The movie looks like it was filmed in 1970 – the props, the color schemes, the costumes are all wonderfully authentic. The Circus is bland and low rent, realistic for those austere times in the UK. This was long before MI-6 got their large modern office building along the Thames. It’s a delight when you see the Circus’s Christmas party, with them drunkenly singing the theme song to The Second Best Secret Agent in the Whole Wide World, a 1965 British spy spoof. Or when Santa Claus appears in his red suit with a hammer and sickle on his chest and the whole group breaks into the Soviet national anthem. (If you look carefully among the revelers, you will catch a glimpse of John Le Carre.)
While this is a movie tethered to the Cold War, it also transcends its time to look at the whole question of loyalty and betrayal, and how we can casually slide from one side to the other if we’re only concerned about ourselves.
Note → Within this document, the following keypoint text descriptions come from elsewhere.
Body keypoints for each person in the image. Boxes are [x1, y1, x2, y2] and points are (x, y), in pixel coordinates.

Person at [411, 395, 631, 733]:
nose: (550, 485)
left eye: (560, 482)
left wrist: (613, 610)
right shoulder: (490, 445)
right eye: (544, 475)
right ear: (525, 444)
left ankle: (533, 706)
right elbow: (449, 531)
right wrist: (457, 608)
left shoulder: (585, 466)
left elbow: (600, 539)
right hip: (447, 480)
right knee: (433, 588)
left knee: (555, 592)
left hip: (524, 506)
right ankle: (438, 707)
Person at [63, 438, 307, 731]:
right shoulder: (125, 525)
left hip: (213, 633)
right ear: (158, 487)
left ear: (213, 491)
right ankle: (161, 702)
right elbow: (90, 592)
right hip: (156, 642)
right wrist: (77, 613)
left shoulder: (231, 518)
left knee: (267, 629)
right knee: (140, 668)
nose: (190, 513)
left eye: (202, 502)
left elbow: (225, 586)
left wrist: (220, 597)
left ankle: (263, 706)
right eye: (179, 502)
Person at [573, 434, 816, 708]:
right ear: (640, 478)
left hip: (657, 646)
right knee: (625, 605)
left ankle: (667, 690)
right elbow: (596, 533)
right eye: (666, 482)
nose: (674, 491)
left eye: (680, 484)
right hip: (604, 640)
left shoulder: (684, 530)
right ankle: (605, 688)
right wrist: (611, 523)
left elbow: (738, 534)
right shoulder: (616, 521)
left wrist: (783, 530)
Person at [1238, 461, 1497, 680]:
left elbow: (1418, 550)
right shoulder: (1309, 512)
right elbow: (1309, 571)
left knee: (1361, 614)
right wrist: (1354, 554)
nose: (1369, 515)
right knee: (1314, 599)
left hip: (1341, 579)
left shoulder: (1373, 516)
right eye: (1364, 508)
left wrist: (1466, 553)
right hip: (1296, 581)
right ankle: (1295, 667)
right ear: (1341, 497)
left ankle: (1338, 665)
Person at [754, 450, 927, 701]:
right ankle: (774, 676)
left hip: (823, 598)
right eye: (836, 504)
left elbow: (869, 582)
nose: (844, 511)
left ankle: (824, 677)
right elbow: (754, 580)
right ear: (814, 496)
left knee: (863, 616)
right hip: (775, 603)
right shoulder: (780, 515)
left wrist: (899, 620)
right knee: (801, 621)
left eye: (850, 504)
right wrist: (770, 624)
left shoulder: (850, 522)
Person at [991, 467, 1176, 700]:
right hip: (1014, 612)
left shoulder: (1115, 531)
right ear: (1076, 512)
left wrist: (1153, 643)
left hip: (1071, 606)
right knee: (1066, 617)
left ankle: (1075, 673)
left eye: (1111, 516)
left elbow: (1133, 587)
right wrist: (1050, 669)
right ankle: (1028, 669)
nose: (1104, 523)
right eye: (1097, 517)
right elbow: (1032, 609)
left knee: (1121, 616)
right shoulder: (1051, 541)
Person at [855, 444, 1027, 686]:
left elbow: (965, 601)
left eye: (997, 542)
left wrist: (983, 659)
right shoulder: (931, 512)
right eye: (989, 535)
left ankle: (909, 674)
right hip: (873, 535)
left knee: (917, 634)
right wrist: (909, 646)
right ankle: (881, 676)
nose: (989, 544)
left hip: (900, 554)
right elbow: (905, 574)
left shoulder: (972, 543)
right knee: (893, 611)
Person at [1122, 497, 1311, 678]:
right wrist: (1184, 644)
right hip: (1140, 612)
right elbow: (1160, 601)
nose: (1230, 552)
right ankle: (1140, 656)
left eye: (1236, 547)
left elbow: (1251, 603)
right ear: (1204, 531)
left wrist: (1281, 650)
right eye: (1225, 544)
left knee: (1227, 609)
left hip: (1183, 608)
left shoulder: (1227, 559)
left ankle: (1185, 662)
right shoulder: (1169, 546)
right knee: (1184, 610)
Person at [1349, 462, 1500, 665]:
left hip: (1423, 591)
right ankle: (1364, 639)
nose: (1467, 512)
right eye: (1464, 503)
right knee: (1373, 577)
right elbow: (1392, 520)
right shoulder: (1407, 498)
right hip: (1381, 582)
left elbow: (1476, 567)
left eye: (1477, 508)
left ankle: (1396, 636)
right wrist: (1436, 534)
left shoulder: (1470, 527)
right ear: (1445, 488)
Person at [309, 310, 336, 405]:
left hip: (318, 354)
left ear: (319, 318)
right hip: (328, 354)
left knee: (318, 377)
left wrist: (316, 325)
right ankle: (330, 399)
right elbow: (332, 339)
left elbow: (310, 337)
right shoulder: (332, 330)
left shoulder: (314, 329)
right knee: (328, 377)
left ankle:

As the traitor eventually explains, “It just got to point where I had to choose a side.” That banal decision costs a number of people their lives in the course of the movie.
The movie has been nominated for 3 Oscars: Best Actor, Best Adapted Screenplay, and Best Score. In my opinion, it could also have been the 10th Best Picture nominee. If you want an intelligent thriller that involves your mind more than just your sense of sight and sound, Tinker Tailor Soldier Spy is that movie.